Problem requirements: Output only the lines below that start at the line containing "#3b4b70; stroke-width: 17" and end at the line containing "#ffbb71; stroke-width: 19", with both ends kept.

Dataset records:
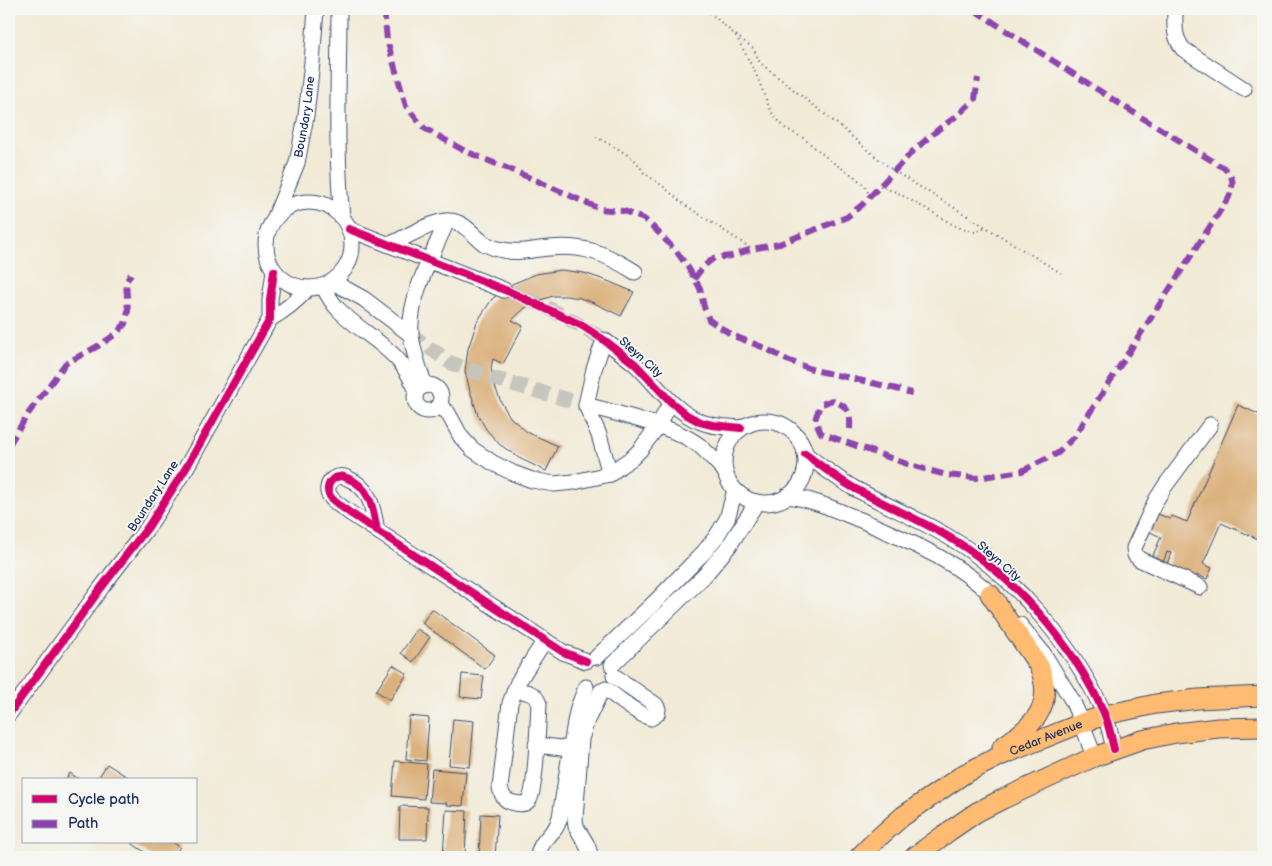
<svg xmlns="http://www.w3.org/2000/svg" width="1272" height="866" viewBox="0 0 1272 866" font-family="'Balsamiq Sans',sans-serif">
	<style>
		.building { fill: #dbb17d }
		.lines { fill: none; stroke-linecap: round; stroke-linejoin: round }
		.minor-tunnel { stroke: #c6c5be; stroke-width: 15; stroke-dasharray: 15 8; stroke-linecap: butt }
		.minor-casing { stroke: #3b4b70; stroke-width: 17 }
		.major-casing { stroke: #3b4b70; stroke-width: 21 }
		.path { stroke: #3b4b70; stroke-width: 2; stroke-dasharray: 1 4; stroke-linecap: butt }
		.minor { stroke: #fff; stroke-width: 15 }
		.major { stroke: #ffbb71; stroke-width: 19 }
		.quiet { stroke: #8e44ad; stroke-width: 6; stroke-dasharray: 12 6; stroke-linecap: butt }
		.cycleway-casing { stroke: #f6f6f2; stroke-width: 11 }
		.cycleway { stroke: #d6006c; stroke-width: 8 }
		.labels { text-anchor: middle; stroke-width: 4; stroke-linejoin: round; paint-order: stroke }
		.street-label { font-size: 12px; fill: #1b2f5e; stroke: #f6f6f2 }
	</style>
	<rect width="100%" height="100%" fill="#f6f6f2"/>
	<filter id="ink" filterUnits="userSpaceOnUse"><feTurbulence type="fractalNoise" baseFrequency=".02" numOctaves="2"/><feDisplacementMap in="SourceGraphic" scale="10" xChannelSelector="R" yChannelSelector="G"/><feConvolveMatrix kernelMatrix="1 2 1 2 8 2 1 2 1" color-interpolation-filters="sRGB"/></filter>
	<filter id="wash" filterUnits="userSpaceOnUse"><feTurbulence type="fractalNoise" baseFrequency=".0096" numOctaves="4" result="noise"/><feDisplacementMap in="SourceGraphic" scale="20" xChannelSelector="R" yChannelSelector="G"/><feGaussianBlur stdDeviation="1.12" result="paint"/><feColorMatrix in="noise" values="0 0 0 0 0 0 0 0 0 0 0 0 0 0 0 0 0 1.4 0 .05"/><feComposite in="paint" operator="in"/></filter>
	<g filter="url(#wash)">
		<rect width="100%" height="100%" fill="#f1ead6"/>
		<g id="blocks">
			<!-- building -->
			<g class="building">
				<polygon points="561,270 584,273 605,280 634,292 621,316 594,303 580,298 566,296 553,296 541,300 525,308 512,320 523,326 503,364 493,359 491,368 494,384 501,402 510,417 527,432 558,446 546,471 519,458 499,444 486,429 478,415 470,391 465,371 468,349 477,322 492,299 512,284 536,274"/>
				<polygon points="1238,405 1263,416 1263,541 1221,523 1203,564 1212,568 1207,579 1197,575 1195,580 1166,567 1171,553 1167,552 1162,565 1151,560 1161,537 1150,532 1158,514 1170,519 1172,516 1187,522"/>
				<polygon points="432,609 495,655 485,669 422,623"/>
				<polygon points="417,629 430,637 413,662 401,653"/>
				<polygon points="393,665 407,674 390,700 376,691"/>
				<polygon points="462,674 484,676 481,699 460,697"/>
				<polygon points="409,716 429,718 426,761 406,759"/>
				<polygon points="453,719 474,721 470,767 449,765"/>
				<polygon points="395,761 427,764 424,799 392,796"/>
				<polygon points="107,764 132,780 97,780"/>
				<polygon points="432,769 466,772 463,806 446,805 447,803 429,802"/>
				<polygon points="70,773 80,780 65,780"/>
				<polygon points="400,806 428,807 427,839 399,839"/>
				<polygon points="446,810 467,811 465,857 443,856"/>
				<polygon points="481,814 498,815 495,857 479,857"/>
				<polygon points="130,842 172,842 180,847 173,857 152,857"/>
			</g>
		</g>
	</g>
	<g filter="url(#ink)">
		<use href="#blocks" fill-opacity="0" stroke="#3b4b70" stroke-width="1"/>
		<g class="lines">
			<!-- minor-tunnel -->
			<g class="minor-tunnel">
				<path d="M504,290C539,302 573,320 604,340"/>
				<polyline points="410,334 451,363 492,378 586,405"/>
			</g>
			<!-- minor casing -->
			<g class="minor-casing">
				<g id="minor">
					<path d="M339,9C339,78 335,149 342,217"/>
					<path d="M1175,9C1175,25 1173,36 1183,49L1244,89"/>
					<circle cx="309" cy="245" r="43"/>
					<path id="s1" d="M275,217L297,163L306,116L312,62L316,9"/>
					<polyline points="349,229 504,290"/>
					<path d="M391,244C404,238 433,221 447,221C464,220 473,236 485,244C491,247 497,249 503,250C519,254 534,249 549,248C583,244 607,254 635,272"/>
					<polyline points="333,282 364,299 410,334"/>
					<path d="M323,286C327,294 331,302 338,309C356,328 381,341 399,361C407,370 412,380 417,391"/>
					<path d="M270,319C286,310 296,302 307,289"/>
					<circle cx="428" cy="398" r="13"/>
					<path d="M425,386C420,371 412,349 411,334C408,297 433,254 447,221"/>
					<polyline points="439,405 448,413 461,437 472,449 493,463 513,473 532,480 554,484 574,482 610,474 620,466 632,458 640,450 658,426 671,402"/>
					<path d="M586,405C620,415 673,425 700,446C709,454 717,463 725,471"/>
					<circle cx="765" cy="462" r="41"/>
					<path d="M805,454C820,465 835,477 852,487C883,504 916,518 947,536C1012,573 1073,644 1104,713C1109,724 1111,737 1114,749"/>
					<path d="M610,474L599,435L586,405L594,369L604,340C614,348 625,355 635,364C656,383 672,410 699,421C712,427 727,427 741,428"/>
					<path d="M787,496C814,499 838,511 863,521C911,542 961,563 998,601"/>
					<path d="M377,531C373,509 371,487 347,478C343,476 337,476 333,479C328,483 326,491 330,496C334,503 344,508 350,513C363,521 375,530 388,538C446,576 505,614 563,652L586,661"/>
					<polyline points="1200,587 1139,559 1135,555 1134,548 1156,500 1165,486 1210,425"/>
					<polyline points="1020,625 1043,653 1072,700 1082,723 1094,757"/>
					<polyline points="597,657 654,603 704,552 716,537 727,519 735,490"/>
					<polyline points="612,665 704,576 729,546 757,502"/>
					<path d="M606,689C616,697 638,715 651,718L657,714L658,709L656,705L614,676"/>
					<path d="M514,691C526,691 535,692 539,704C538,720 536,791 529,800C525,805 517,804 511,802C504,800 502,795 500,788L510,703L518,682L545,640"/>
					<polyline points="9,714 101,588 148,527 186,468 270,319 270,300 274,271"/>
					<polyline points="536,745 570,749"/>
					<path d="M538,857C539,845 545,841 552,832C557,828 558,823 560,817L575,722L578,708L586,687"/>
					<path d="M590,857C590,845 581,837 576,826L575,819L581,739L587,720L601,691"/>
				</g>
			</g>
			<!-- major casing -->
			<g class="major-casing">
				<g id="major">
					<path d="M990,594L1039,666C1056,707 1033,725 1002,747"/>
					<path id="s2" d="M859,857L877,839L903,816L964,774L1000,756L1082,723L1105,715L1156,704L1198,699L1263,696"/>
					<polyline points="914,857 948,832 977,812 1003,799 1094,757 1142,740 1176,733 1218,728 1263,727"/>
				</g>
			</g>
			<!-- path -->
			<g class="path">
				<polyline points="706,9 734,34 753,48 760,63 841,127 866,149 894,171 1061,273"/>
				<polyline points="736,36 756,74 771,112 785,128 803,138 835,164 854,176 865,186 870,197"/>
				<polyline points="596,137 620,150 636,161 644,173 664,187 682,203 752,249"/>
				<polyline points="880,186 898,193 932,212 950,223 962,229 975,232 985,227"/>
			</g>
			<!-- minor -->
			<use href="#minor" class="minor"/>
			<!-- major -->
			<use href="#major" class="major"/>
			<!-- quiet -->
			<g class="quiet">
				<polyline points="384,9 387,40 406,106 424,128 465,151 533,179 600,209 624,211 644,219 655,229 677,252 689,269 700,288 704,307 709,320 734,336 765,348 787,360 814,370 877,384 912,393"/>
				<polyline points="694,279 704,266 714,258 731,256 752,249 779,244 847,217 863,204 913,151 940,128 958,115 975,99 978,78"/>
				<path d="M850,429C851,411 848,407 832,400L820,405L815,420L821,433L848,443L910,465L946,475L976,478L1022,471L1058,453L1074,437L1229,197C1234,183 1235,179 1224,168L1123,106L973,9"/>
				<polyline points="9,445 28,414 65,364 98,346 116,334 125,324 128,311 126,282 131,274"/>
			</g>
			<!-- cycleway casing -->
			<g class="cycleway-casing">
				<g id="cycleway">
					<polyline points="349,229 510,292 581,325 604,340 635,364 671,402 687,415 700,422 712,425 741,428"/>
					<path d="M805,454C820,465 835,477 852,487C883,504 916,518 947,536C1012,573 1073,644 1104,713C1109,724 1111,737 1114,749"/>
					<path d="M377,531C373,509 371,487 347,478C343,476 337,476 333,479C328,483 326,491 330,496C334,503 344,508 350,513C363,521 375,530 388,538C446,576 505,614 563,652L586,661"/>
					<polyline points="9,714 101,588 148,527 186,468 270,319 270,300 274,271"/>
				</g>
			</g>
			<!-- cycleway -->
			<use href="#cycleway" class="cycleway"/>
		</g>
	</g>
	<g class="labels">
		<!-- street labels -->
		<g class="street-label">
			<text dy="4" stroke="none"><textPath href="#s1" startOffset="105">Boundary Lane</textPath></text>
			<text transform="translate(641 357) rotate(42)" y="4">Steyn City</text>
			<text transform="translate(153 496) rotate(-57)" y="4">Boundary Lane</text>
			<text transform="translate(999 561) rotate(41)" y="4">Steyn City</text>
			<text dy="4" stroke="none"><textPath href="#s2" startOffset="224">Cedar Avenue</textPath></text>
		</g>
	</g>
	<!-- margin -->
	<rect width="1272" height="866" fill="none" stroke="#f6f6f2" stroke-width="30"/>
	<!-- legend -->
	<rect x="22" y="778" width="175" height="65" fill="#f6f6f2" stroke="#9ea6b7"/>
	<rect x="32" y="795" width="25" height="8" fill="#d6006c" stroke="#9ea6b7"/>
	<text x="68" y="804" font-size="15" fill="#1b2f5e">Cycle path</text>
	<rect x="32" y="820" width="25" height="8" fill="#8e44ad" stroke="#9ea6b7"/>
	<text x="68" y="828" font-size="15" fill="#1b2f5e">Path</text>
</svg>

Solution for this task:
		.minor-casing { stroke: #3b4b70; stroke-width: 17 }
		.major-casing { stroke: #3b4b70; stroke-width: 21 }
		.path { stroke: #3b4b70; stroke-width: 2; stroke-dasharray: 1 4; stroke-linecap: butt }
		.minor { stroke: #fff; stroke-width: 15 }
		.major { stroke: #ffbb71; stroke-width: 19 }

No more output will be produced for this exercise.